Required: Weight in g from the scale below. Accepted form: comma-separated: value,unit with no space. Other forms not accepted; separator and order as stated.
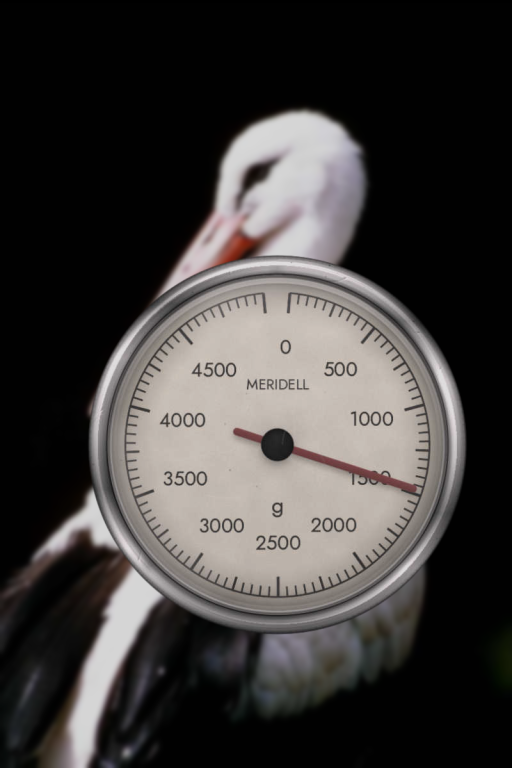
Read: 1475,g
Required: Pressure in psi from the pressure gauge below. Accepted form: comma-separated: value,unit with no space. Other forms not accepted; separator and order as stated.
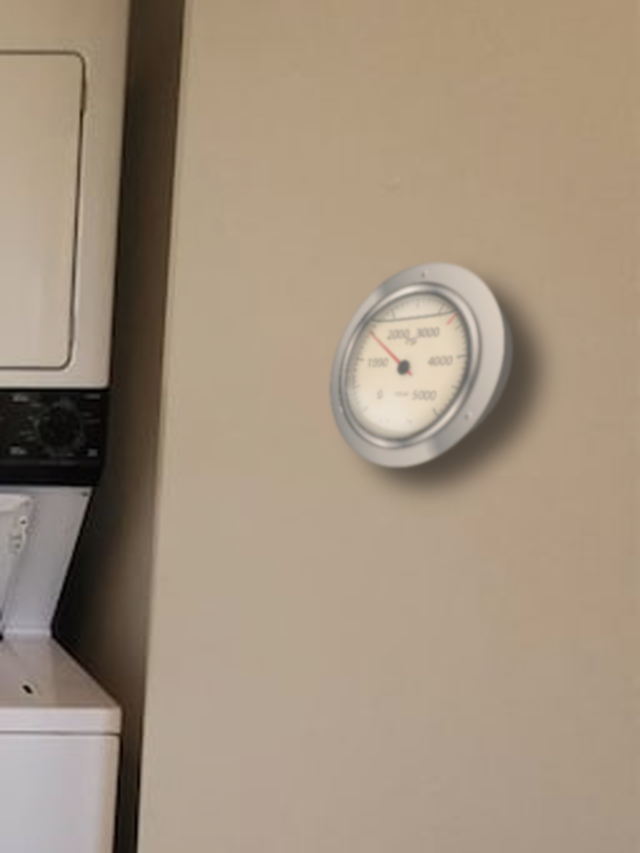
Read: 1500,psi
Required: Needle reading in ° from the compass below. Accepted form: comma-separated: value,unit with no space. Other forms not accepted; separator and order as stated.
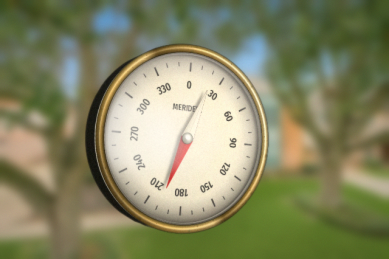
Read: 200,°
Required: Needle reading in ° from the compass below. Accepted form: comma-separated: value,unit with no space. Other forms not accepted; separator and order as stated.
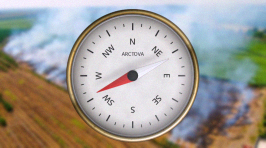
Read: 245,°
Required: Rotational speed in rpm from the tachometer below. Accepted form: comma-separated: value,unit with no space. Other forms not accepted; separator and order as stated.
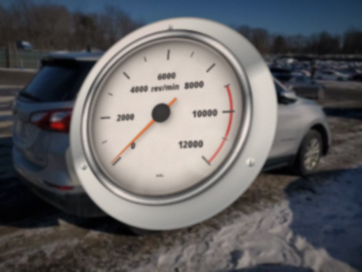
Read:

***

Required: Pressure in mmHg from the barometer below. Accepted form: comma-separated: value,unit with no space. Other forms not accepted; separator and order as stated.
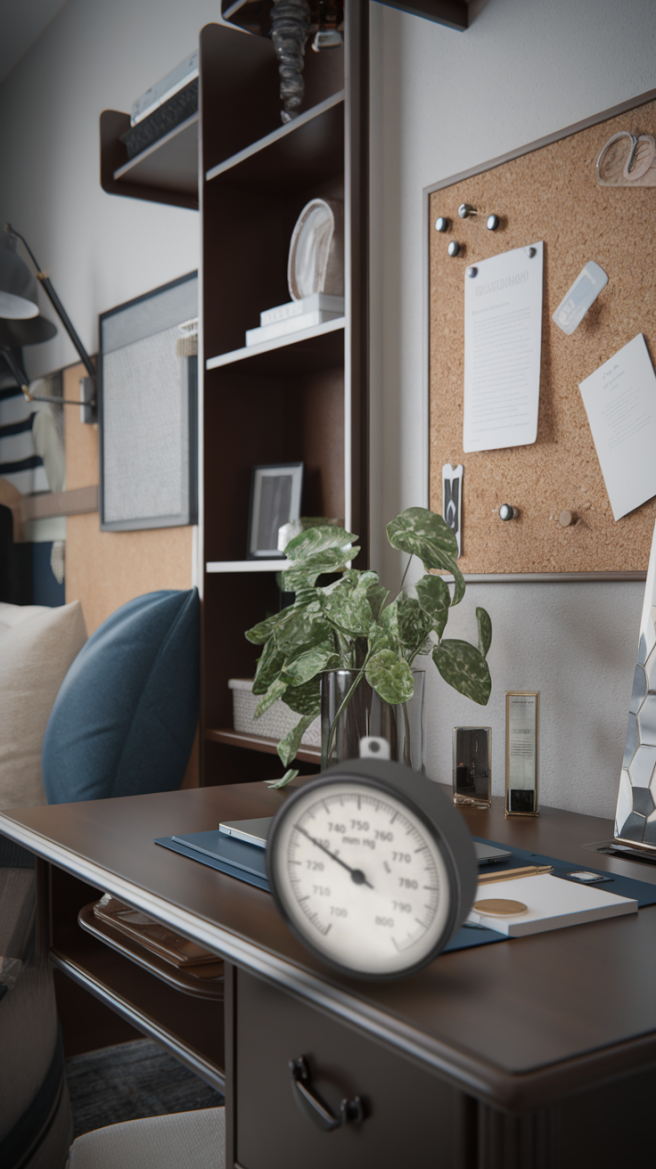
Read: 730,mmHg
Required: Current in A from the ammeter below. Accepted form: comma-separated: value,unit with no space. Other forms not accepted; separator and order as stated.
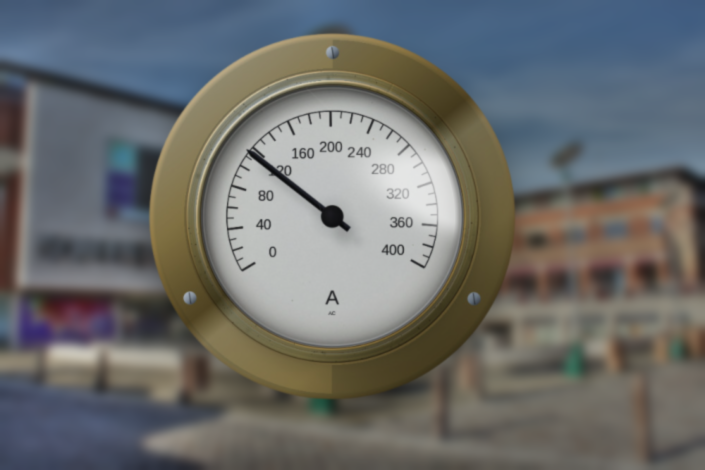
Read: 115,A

***

List each line of the records above that contains the word "Pressure", copying every such line in full.

Required: Pressure in psi from the pressure gauge below. Accepted form: comma-separated: value,unit with no space. Other forms not accepted; separator and order as stated.
Required: Pressure in mmHg from the barometer below. Accepted form: comma-separated: value,unit with no space. Other forms not accepted; separator and order as stated.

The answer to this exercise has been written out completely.